## START Text section

I propose to take Questions Nos. 127 to 130, inclusive, together.
The Building Control (Amendment) Regulations 2014 came into effect on 1 March 2014 and require greater accountability in relation to compliance with Building Regulations in the form of statutory certification of design and construction, lodgement of compliance documentation, mandatory inspections during construction and validation and registration of certificates of compliance.
On 15 January 2014, the President of the RIAI wrote to me, and I understand to several other Ministers, seeking deferral of the implementation of the Regulations. I refer to the reply given to Questions Nos. 137 and 138 dated 12 February 2014 which deals comprehensively with the concerns raised in this correspondence.
On 5 February 2014 the Minister for Education and Skills wrote to me seeking that the planned implementation date of 1 March 2014 be deferred by at least 12 months, to ensure the planned school building programme is not put at risk.
My Department immediately consulted with relevant Departments/agencies represented on the Government Contracts Committee for Construction (GCCC), in relation to the implications of the Regulations for the public capital programme. Several Departments/Agencies, including the Department of Education and Skills, the National Development Finance Agency and the Health Services Executive, expressed concerns that the new requirements may cause delays in the Public Capital Programme. Large-scale public infrastructure projects, in particular, are prone to costly delays due to strict national and EU procurement rules which do not generally apply to private sector projects. Other agencies, notably the OPW, reported that the necessary arrangements were in place to administer contracts in accordance with the new requirements.

## END Text section
## START Material shown

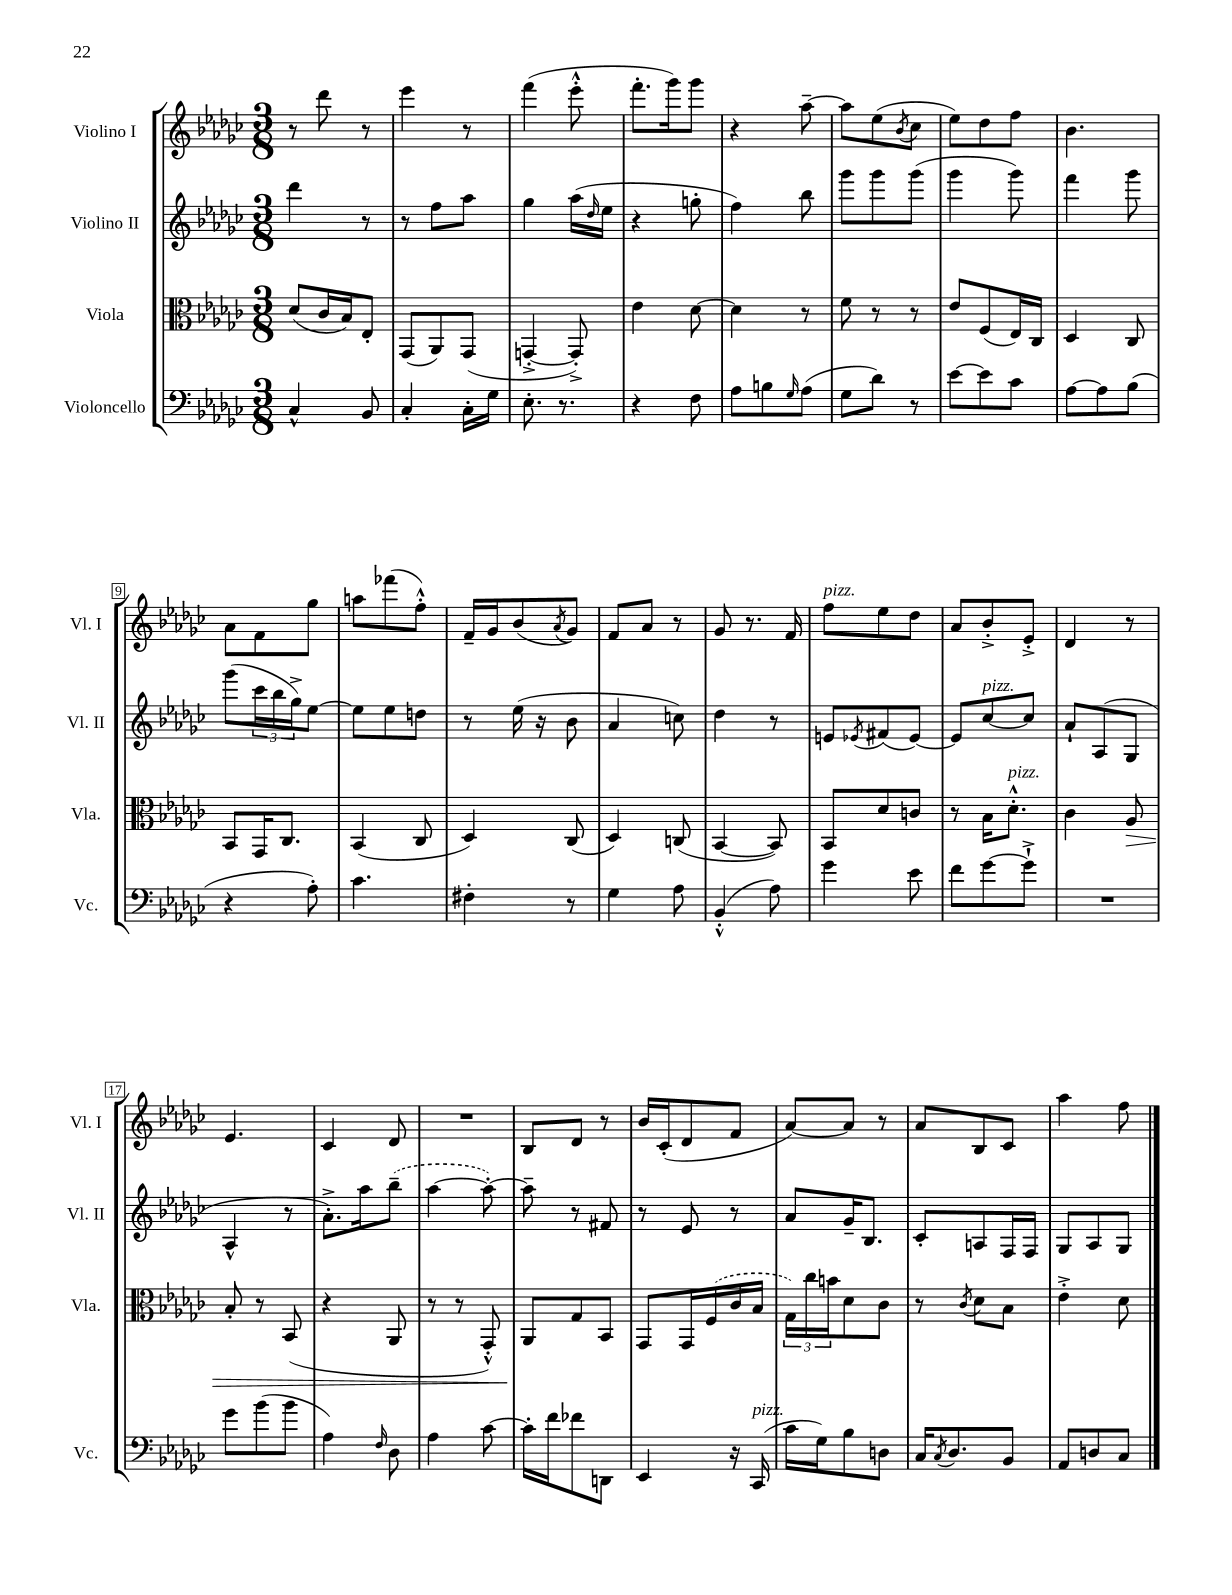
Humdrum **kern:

**kern	**kern	**kern	**kern
*staff4	*staff3	*staff2	*staff1
*clefF4	*clefC3	*clefG2	*clefG2
*k[b-e-a-d-g-c-]	*k[b-e-a-d-g-c-]	*k[b-e-a-d-g-c-]	*k[b-e-a-d-g-c-]
*M3/8	*M3/8	*M3/8	*M3/8
4C-^^	(8d-	4ddd-	8r
.	16c-	.	8ddd-
.	16B-)	.	.
8BB-	8E-'	8r	8r
=	=	=	=
4C-'	(8GG-	8r	4eee-
.	8AA-)	8ff	.
16C-'	(8GG-	8aa-	8r
16G-	.	.	.
=	=	=	=
8.E-'	[4GG'^	4gg-	(4fff
8.r	.	.	.
.	8GG'^])	(16aa-	8eee-'^^
.	.	16qqdd-	.
.	.	16ee-	.
=	=	=	=
4r	4e-	4r	8.fff'
.	.	.	16ggg-)
8F	[8d-	8gg'	8ggg-
=	=	=	=
8A-	4d-]	4ff)	4r
8B	.	.	.
16qqG-	.	.	.
(8A-	8r	8bb-	[8aa-~
=	=	=	=
8G-	8f	8ggg-	8aa-]
8d-)	8r	8ggg-	(8ee-
.	.	.	8qb-
8r	8r	(8ggg-	8cc-
=	=	=	=
[8e-	8e-	4ggg-	8ee-)
8e-]	(8F	.	8dd-
8c-	16E-)	8ggg-)	8ff
.	16C-	.	.
=	=	=	=
[8A-	4D-	4fff	4.b-
8A-]	.	.	.
(8B-	8C-	8ggg-	.
=	=	=	=
4r	8BB-	(8ggg-	8a-
.	16GG-	24ccc-	8f
.	.	24bb-	.
.	8.C-	.	.
.	.	24gg-^)	.
8A-')	.	[8ee-	8gg-
=	=	=	=
4.c-	(4BB-	8ee-]	8aa
.	.	8ee-	(8fff-
.	8C-	8dd	8ff'^^)
=	=	=	=
4F#'	4D-)	8r	16f~
.	.	.	16g-
.	.	(16ee-	(8b-
.	.	16r	.
.	.	.	8qa-
8r	(8C-	8b-	8g-)
=	=	=	=
4G-	4D-)	4a-	8f
.	.	.	8a-
8A-	(8C	8cc)	8r
=	=	=	=
(4BB-'^^	[4BB-	4dd-	8g-
.	.	.	8.r
8A-)	8BB-])	8r	.
.	.	.	16f
=	=	=	=
4g-	8BB-	8e	8ff
.	.	8qe-	.
.	8d-	(8f#	8ee-
8e-	8c	[8e-)	8dd-
=	=	=	=
8f	8r	8e-]	8a-
[8g-	16B-	[8cc-	8b-'^
.	8.d-'^^	.	.
8g-`^]	.	8cc-]	8e-'^
=	=	=	=
4.r	4c-	8a-`	4d-
.	.	(8A-	.
.	8A-	8G-	8r
=	=	=	=
8g-	8B-'	4A-^^	4.e-
(8b-	8r	.	.
8b-	(8BB-	8r	.
=	=	=	=
4A-)	4r	8.a-'^)	4c-
.	.	16aa-	.
16qqF	.	.	.
8D-	8AA-	(8bb-~	8d-
=	=	=	=
4A-	8r	[4aa-	4.r
.	8r	.	.
[8c-	8GG-'^^)	8aa-'_)	.
=	=	=	=
16c-']	8AA-	8aa-~]	8B-
16f	.	.	.
8f-	8G-	8r	8d-
8DD	8BB-	8f#	8r
=	=	=	=
4EE-	8GG-	8r	16b-
.	.	.	(16c-'
.	16GG-	8e-	8d-
.	(16F	.	.
16r	16c-	8r	8f
(16CC-	16B-	.	.
=	=	=	=
16c-	24G-)	8a-	[8a-)
.	24cc-	.	.
16G-)	.	.	.
.	24b	.	.
8B-	8d-	16g-~	8a-]
.	.	8.B-	.
8D	8c-	.	8r
=	=	=	=
16C-	8r	8c-'	8a-
8qC-	.	.	.
8.D-	.	.	.
.	8qc-	.	.
.	8d-	8A	8B-
8BB-	8B-	16F	8c-
.	.	16F	.
=	=	=	=
8AA-	4e-'^	8G-	4aa-
8D	.	8A-	.
8C-	8d-	8G-	8ff
==	==	==	==
*-	*-	*-	*-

## END Material shown

Set problem: Please quote the reply on the Building Control Regulations word for word, from "I propose to" up to and including "certificates of compliance.".

The completed task:
I propose to take Questions Nos. 127 to 130, inclusive, together.
The Building Control (Amendment) Regulations 2014 came into effect on 1 March 2014 and require greater accountability in relation to compliance with Building Regulations in the form of statutory certification of design and construction, lodgement of compliance documentation, mandatory inspections during construction and validation and registration of certificates of compliance.